Thioredoxin-independent Regulation of Metabolism by the α-Arrestin Proteins

• Published in: The Journal of biological chemistry Vol. 284; no. 37; pp. 24996 - 25003
• Main Authors: Patwari, Parth, Chutkow, William A., Cummings, Kiersten, Verstraeten, Valerie L.R.M., Lammerding, Jan, Schreiter, Eric R., Lee, Richard T.
• Format: Journal Article
• Language: English
• Published: United States Elsevier Inc 11.09.2009; American Society for Biochemistry and Molecular Biology
• Subjects: Amino Acid Sequence; Animals; Arrestin - metabolism; Arrestins - physiology; Carrier Proteins - physiology; Fibroblasts - metabolism; Gene Expression Regulation; Humans; Metabolism and Bioenergetics; Mice; Molecular Sequence Data; Mutation; Plasmids - metabolism; Protein Structure, Tertiary; Sequence Homology, Amino Acid; Thioredoxins - physiology
• ISSN: 0021-9258; 1083-351X
• DOI: 10.1074/jbc.M109.018093

Thioredoxin-interacting protein (Txnip), originally characterized as an inhibitor of thioredoxin, is now known to be a critical regulator of glucose metabolism in vivo. Txnip is a member of the α-arrestin protein family; the α-arrestins are related to the classical β-arrestins and visual arrestins. Txnip is the only α-arrestin known to bind thioredoxin, and it is not known whether the metabolic effects of Txnip are related to its ability to bind thioredoxin or related to conserved α-arrestin function.
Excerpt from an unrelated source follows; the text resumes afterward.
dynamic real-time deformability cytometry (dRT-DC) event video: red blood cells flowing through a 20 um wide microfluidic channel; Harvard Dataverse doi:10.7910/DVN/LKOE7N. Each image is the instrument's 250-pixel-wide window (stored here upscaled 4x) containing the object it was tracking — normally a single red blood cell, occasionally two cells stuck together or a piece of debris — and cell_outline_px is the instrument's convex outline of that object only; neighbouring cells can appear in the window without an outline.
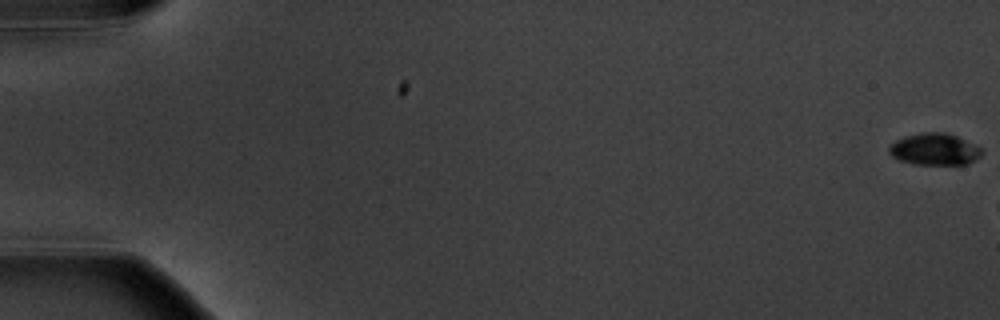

Here we show that wild type Txnip and Txnip C247S, a Txnip mutant that does not bind thioredoxin in vitro, both inhibit glucose uptake in mature adipocytes and in primary skin fibroblasts. Furthermore, we show that Txnip C247S does not bind thioredoxin in cells, using thiol alkylation to trap the Txnip-thioredoxin complex. Because Txnip function was independent of thioredoxin binding, we tested whether inhibition of glucose uptake was conserved in the related α-arrestins Arrdc4 and Arrdc3. Both Txnip and Arrdc4 inhibited glucose uptake and lactate output, while Arrdc3 had no effect. Structure-function analysis indicated that Txnip and Arrdc4 inhibit glucose uptake independent of the C-terminal WW-domain binding motifs, recently identified as important in yeast α-arrestins. Instead, regulation of glucose uptake was intrinsic to the arrestin domains themselves. These data demonstrate that Txnip regulates cellular metabolism independent of its binding to thioredoxin and reveal the arrestin domains as crucial structural elements in metabolic functions of α-arrestin proteins.